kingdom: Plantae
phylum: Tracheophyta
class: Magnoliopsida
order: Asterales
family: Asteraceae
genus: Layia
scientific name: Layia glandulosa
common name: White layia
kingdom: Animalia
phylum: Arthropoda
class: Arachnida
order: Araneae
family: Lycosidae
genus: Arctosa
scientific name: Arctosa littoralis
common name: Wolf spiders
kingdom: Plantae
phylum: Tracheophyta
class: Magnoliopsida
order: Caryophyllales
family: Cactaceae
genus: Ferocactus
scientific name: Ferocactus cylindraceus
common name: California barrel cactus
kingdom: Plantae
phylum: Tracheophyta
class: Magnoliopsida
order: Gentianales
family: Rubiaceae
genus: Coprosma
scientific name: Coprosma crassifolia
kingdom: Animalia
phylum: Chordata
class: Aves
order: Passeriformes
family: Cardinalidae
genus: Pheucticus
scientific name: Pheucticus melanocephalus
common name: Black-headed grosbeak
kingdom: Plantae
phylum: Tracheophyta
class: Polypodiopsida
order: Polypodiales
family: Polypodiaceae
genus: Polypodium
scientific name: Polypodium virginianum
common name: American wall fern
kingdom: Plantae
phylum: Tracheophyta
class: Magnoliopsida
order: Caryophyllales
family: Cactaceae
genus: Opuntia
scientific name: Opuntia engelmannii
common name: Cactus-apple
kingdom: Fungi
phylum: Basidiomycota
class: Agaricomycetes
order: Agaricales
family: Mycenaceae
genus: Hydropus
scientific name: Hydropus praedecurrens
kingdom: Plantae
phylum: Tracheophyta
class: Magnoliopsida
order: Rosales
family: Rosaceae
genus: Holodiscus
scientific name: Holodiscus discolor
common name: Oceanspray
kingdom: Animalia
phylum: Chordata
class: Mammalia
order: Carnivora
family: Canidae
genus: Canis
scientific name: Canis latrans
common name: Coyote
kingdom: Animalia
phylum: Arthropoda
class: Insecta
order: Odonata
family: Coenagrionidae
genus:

———

| What to produce |
Rewrite all of the lines in the entries, changing every "common name" to "vernacular name" and leaving everything else as it is.

| Result of this task |
kingdom: Plantae
phylum: Tracheophyta
class: Magnoliopsida
order: Asterales
family: Asteraceae
genus: Layia
scientific name: Layia glandulosa
vernacular name: White layia
kingdom: Animalia
phylum: Arthropoda
class: Arachnida
order: Araneae
family: Lycosidae
genus: Arctosa
scientific name: Arctosa littoralis
vernacular name: Wolf spiders
kingdom: Plantae
phylum: Tracheophyta
class: Magnoliopsida
order: Caryophyllales
family: Cactaceae
genus: Ferocactus
scientific name: Ferocactus cylindraceus
vernacular name: California barrel cactus
kingdom: Plantae
phylum: Tracheophyta
class: Magnoliopsida
order: Gentianales
family: Rubiaceae
genus: Coprosma
scientific name: Coprosma crassifolia
kingdom: Animalia
phylum: Chordata
class: Aves
order: Passeriformes
family: Cardinalidae
genus: Pheucticus
scientific name: Pheucticus melanocephalus
vernacular name: Black-headed grosbeak
kingdom: Plantae
phylum: Tracheophyta
class: Polypodiopsida
order: Polypodiales
family: Polypodiaceae
genus: Polypodium
scientific name: Polypodium virginianum
vernacular name: American wall fern
kingdom: Plantae
phylum: Tracheophyta
class: Magnoliopsida
order: Caryophyllales
family: Cactaceae
genus: Opuntia
scientific name: Opuntia engelmannii
vernacular name: Cactus-apple
kingdom: Fungi
phylum: Basidiomycota
class: Agaricomycetes
order: Agaricales
family: Mycenaceae
genus: Hydropus
scientific name: Hydropus praedecurrens
kingdom: Plantae
phylum: Tracheophyta
class: Magnoliopsida
order: Rosales
family: Rosaceae
genus: Holodiscus
scientific name: Holodiscus discolor
vernacular name: Oceanspray
kingdom: Animalia
phylum: Chordata
class: Mammalia
order: Carnivora
family: Canidae
genus: Canis
scientific name: Canis latrans
vernacular name: Coyote
kingdom: Animalia
phylum: Arthropoda
class: Insecta
order: Odonata
family: Coenagrionidae
genus:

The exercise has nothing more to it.